─── Estratto ───

Home > News > Chi ascolta un anziano consulta un oracolo. Di Fortunatus Nwachukwu*

Quando gli Akan dicono che «le parole dell’anziano sono più potenti degli amuleti», gli Igbo cantano che «uno che ascolta gli anziani assomiglia a colui che consulta un oracolo» e i Berberi della Kabilia ripetono che una persona è sempre discendente di un anziano, tutti ribadiscono il valore particolare accordato alla figura dell’anziano nelle culture africane. Essi sembrano dare ragione a quanto afferma William Conton: «Gli africani generalmente hanno profondo e ingranato rispetto per la vecchiaia, e persino quando non vediamo niente da ammirare in un anziano, non dimenticheremo facilmente che i suoi capelli grigi gli hanno meritato il diritto alla cortesia e alla gentilezza».

Infatti, lo spazio riservato alle persone anziane e l’attenzione da loro goduta costituiscono uno degli elementi comuni a tutte le culture dei popoli africani. Cosicché si potrebbe vedere nella figura dell’anziano un punto d’unità e d’incontro tra le varie culture del continente africano che, con le sue cinquantaquattro nazioni e oltre mille gruppi etnici, è molto più variegato e complesso di quanto spesso si evince dall’opinione comune; le sue popolazioni sono talmente eterogenee che è ormai inaccettabile trattarlo come un unico pur grande villaggio, dotato di una sola cultura.

Si pensi alle distinzioni fra le culture delle popolazioni nomadi delle regioni della Savannah e del deserto, e quelle agricole e dei cacciatori delle regioni tropicali; oppure alle marcate differenze fra le popolazioni di tradizioni regali, generalmente organizzate in modo piramidale, e quelle piuttosto egualitarie, senza re e famiglie reali, come la maggior parte degli Igbo dell’Africa occidentale.

Inoltre, le culture contemporanee africane divergono anche secondo il contatto e l’influsso che le varie regioni e popolazioni hanno avuto con culture provenienti da altri continenti, sia quelle europee –francese, inglese, spagnola o portoghese — sia quelle arabe e asiatiche. Infatti, mentre il contatto con altri popoli — particolarmente del mondo arabo e dell’occidente — ha portato nel continente importanti elementi di ravvicinamento fra i diversi gruppi etnici, specialmente tramite le lingue e le religioni ricevute, insieme alle mentalità da esse veicolate, questi stessi elementi hanno spesso creato nuove differenze fra i loro diversi destinatari africani. Oggi, l’africano s’identifica non solo per la sua etnia o regione d’origine nel continente, ma anche per la sua «nuova» lingua — araba, francese, inglese, portoghese o spagnola — e religione — soprattutto cristiana e musulmana.

───

| Consegne da svolgere |
a – Stampa senza modifiche il brano del testo sugli anziani nelle culture africane che si apre con le parole contenenti "Infatti, lo spazio" e si chiude con "una sola cultura.".
b – Restituisci senza alcuna modifica soltanto le righe delle voci che vanno da quella contenente "example: 0.15; mV" a quella contenente "The pressure is 149; mmHg", entrambe incluse.

─── Materiale fornito ───

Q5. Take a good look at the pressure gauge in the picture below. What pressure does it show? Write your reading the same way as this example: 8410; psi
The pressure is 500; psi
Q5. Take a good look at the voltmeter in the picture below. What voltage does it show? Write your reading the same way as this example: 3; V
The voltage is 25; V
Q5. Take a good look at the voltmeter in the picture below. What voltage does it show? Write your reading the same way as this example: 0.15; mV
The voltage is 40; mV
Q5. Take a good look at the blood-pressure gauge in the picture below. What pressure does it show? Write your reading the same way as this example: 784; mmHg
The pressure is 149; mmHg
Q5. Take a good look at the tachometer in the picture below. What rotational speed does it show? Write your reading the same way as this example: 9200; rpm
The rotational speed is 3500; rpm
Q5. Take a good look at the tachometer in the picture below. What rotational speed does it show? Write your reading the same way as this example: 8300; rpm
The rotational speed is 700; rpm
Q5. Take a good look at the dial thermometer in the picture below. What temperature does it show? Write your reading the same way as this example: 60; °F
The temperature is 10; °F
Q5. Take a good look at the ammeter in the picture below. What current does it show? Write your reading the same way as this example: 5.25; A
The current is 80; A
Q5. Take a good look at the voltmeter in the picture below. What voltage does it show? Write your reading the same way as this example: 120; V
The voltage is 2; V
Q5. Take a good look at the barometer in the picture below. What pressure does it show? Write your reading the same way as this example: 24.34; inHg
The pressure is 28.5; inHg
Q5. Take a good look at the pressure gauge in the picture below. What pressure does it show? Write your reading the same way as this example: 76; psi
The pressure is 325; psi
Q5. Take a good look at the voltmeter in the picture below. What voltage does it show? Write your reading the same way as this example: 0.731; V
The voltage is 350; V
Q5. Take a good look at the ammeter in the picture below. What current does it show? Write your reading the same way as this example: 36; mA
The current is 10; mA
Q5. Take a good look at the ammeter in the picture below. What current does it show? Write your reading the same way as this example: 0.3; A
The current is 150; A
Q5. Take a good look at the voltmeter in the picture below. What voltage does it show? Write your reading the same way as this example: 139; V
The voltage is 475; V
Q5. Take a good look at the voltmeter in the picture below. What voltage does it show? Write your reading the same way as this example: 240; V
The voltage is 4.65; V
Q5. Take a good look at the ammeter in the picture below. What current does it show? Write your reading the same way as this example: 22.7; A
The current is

───

| Soluzioni proposte |
a –
Infatti, lo spazio riservato alle persone anziane e l’attenzione da loro goduta costituiscono uno degli elementi comuni a tutte le culture dei popoli africani. Cosicché si potrebbe vedere nella figura dell’anziano un punto d’unità e d’incontro tra le varie culture del continente africano che, con le sue cinquantaquattro nazioni e oltre mille gruppi etnici, è molto più variegato e complesso di quanto spesso si evince dall’opinione comune; le sue popolazioni sono talmente eterogenee che è ormai inaccettabile trattarlo come un unico pur grande villaggio, dotato di una sola cultura.

b –
Q5. Take a good look at the voltmeter in the picture below. What voltage does it show? Write your reading the same way as this example: 0.15; mV
The voltage is 40; mV
Q5. Take a good look at the blood-pressure gauge in the picture below. What pressure does it show? Write your reading the same way as this example: 784; mmHg
The pressure is 149; mmHg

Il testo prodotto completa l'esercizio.